Menos barulho e menos violência

Dificilmente alguém terá alguma explicação para uma briga de vizinhos por barulho que acaba em três mortes. Mas há que se condenar a possibilidade de se manter arma de fogo, o que certamente teria evitado a tragédia que vimos recentemente.

Fábio Feldmann - Consultor em sustentabilidade

Por Fábio Feldman*

Dificilmente alguém terá alguma explicação para uma briga de vizinhos por barulho que acaba em três mortes. Mas há que se condenar a possibilidade de se manter arma de fogo, o que certamente teria evitado a tragédia que vimos recentemente.

Quero chamar atenção para que a sociedade brasileira seja mais cuidadosa em relação à questão do barulho, que tem provocado muitos conflitos em contextos diferentes. Pessoalmente, morador de uma pequena vila em Pinheiros, tenho sido vítima desse problema.

Isso me obrigou por diversas vezes a recorrer à Prefeitura para resolvê-los, demandando um esforço pessoal grande: britadeira de obra pública em um domingo, karaokê instalado em um bar próximo e até mesmo um gerador, cujo responsável não consegui identificar.
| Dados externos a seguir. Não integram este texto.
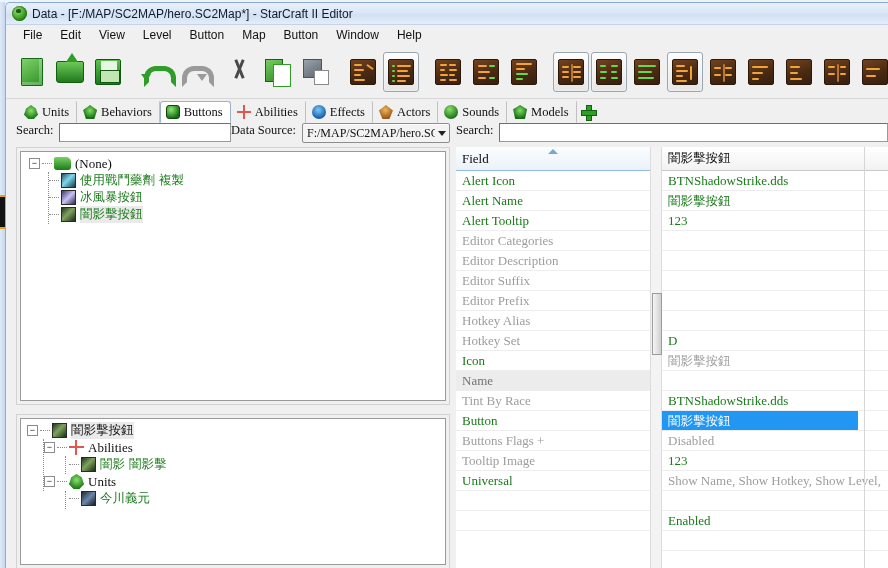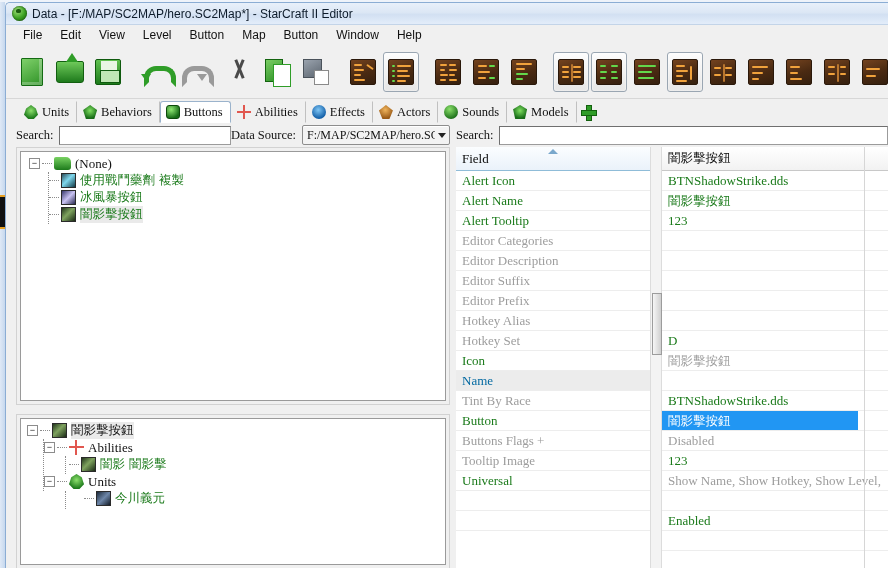--- a/index.html
+++ b/index.html
@@ -198,7 +198,7 @@
 
   
   .searchrow {
-    position:absolute; top:120px; height:24px; display:flex; align-items:center;
+    position:absolute; top:120px; height:24px; display:flex; 
   }
   .searchrow.left { left: 10px; width: 434px; }
   .searchrow.right { left: 450px; right: 0; }

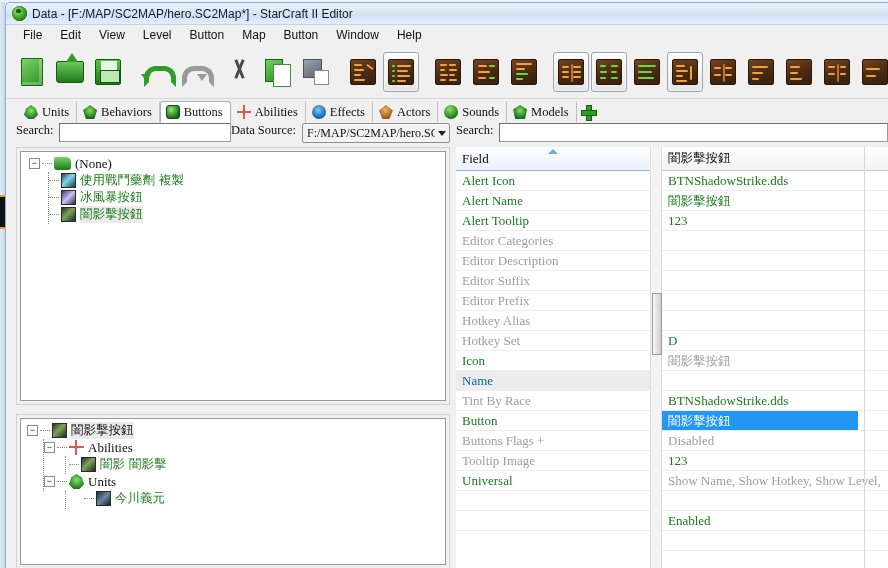--- a/index.html
+++ b/index.html
@@ -304,7 +304,7 @@
   .gtxt.cjk { font-family:"DejaVu Sans","Liberation Sans",sans-serif; font-size:12.5px; }
   .c-green { color:#1a7a1a; }
   .c-gray  { color:#9d9d9d; }
-  .c-black { color:#0369a1; }
+  .c-black { color:#737373; }
   .c-white { color:#ffffff; }
   .row-sel-field { background:#ececec; }
   .vsplit { position:absolute; left:202px; top:0; bottom:0; width:1px; background:#d6d6d6; }

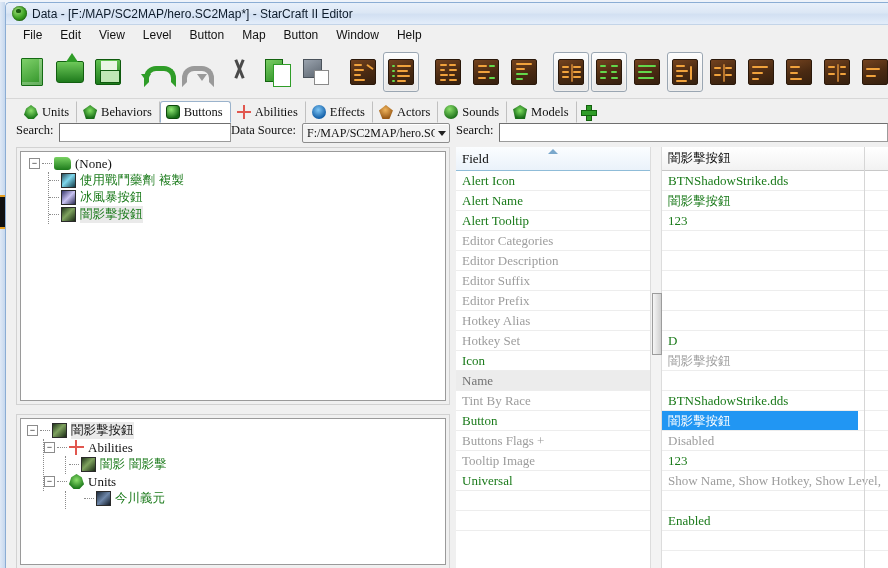--- a/index.html
+++ b/index.html
@@ -614,7 +614,7 @@
           <span class="tlabel">Units</span>
         </div>
 
-        <div class="tnode" style="padding-left:63px;">
+        <div class="tnode" style="padding-left:48px;">
           <span class="dots"></span>
           <span class="t-ico img-unit"></span>
           <span class="tlabel green cjk">今川義元</span>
No caso da britadeira, registrei boletim de ocorrência na delegacia competente e até hoje, decorrido muito tempo, nada aconteceu.

Conheço casos em que pessoas pacatas perdem totalmente a razão depois de submetidas a noites mal dormidas por meses a fio. Quem quer dormir ao lado de uma balada? Estudos científicos têm mostrado que pessoas absolutamente normais podem ser tomadas por um sentimento de impotência e raiva quando submetidas a barulhos em excesso, e que os impactos da poluição sonora na saúde e na perda de audição estão alcançando proporções epidêmicas nos Estados Unidos.

A agência americana EPA – Environmental Protection Agency – estimou recentemente que 13,8 milhões de americanos estão normalmente expostos a ruídos excessivos e que 30 milhões sofrem com ruídos ocupacionais. No caso da Europa, a European Environment Agency, estima que 65% dos cidadãos europeus, isto é, 450 milhões de pessoas são expostas regularmente a níveis de ruído acima do padrão. E a questão perdura há séculos: Julio César chegou a editar uma legislação que restringia a velocidade das carruagens para preservar o direito ao sono dos romanos.

Hoje em dia, há em curso um esforço grande de se rediscutir os padrões existentes em termos dos limites de ruído. E, mais do que isso, trata-se de uma questão complexa com repercussão em vários campos: melhor organização do poder público para fazer frente aos conflitos gerados pelos barulhos; planejamento urbano, incorporando essa questão e determinando especificamente padrões por zona; padrões cada vez mais rigorosos para determinados bens, tais como automóveis, caminhões, eletrodomésticos. Enfim, estamos falando de um repertório vasto.

Voltando à tragédia, é importante se assinalar que uma recentíssima norma da ABNT – Associação Brasileira de Normas Técnicas, que trata do desempenho das edificações habitacionais, tratou da matéria no capítulo sobre desempenho acústico. E se de fato for implementada, muitos conflitos entre vizinhos de edifícios poderão ser evitados.

A perturbação pelo uso de salto alto não ocorrerá, bem como barulhos de descargas de banheiros, latidos de cachorros e até mesmo ruídos provocados pela intimidade dos casais. Este último, objeto de muitos julgados de nossos tribunais.

Mas, acima de tudo, o respeito ao próximo sempre será a regra básica no tratamento de questões dessa natureza.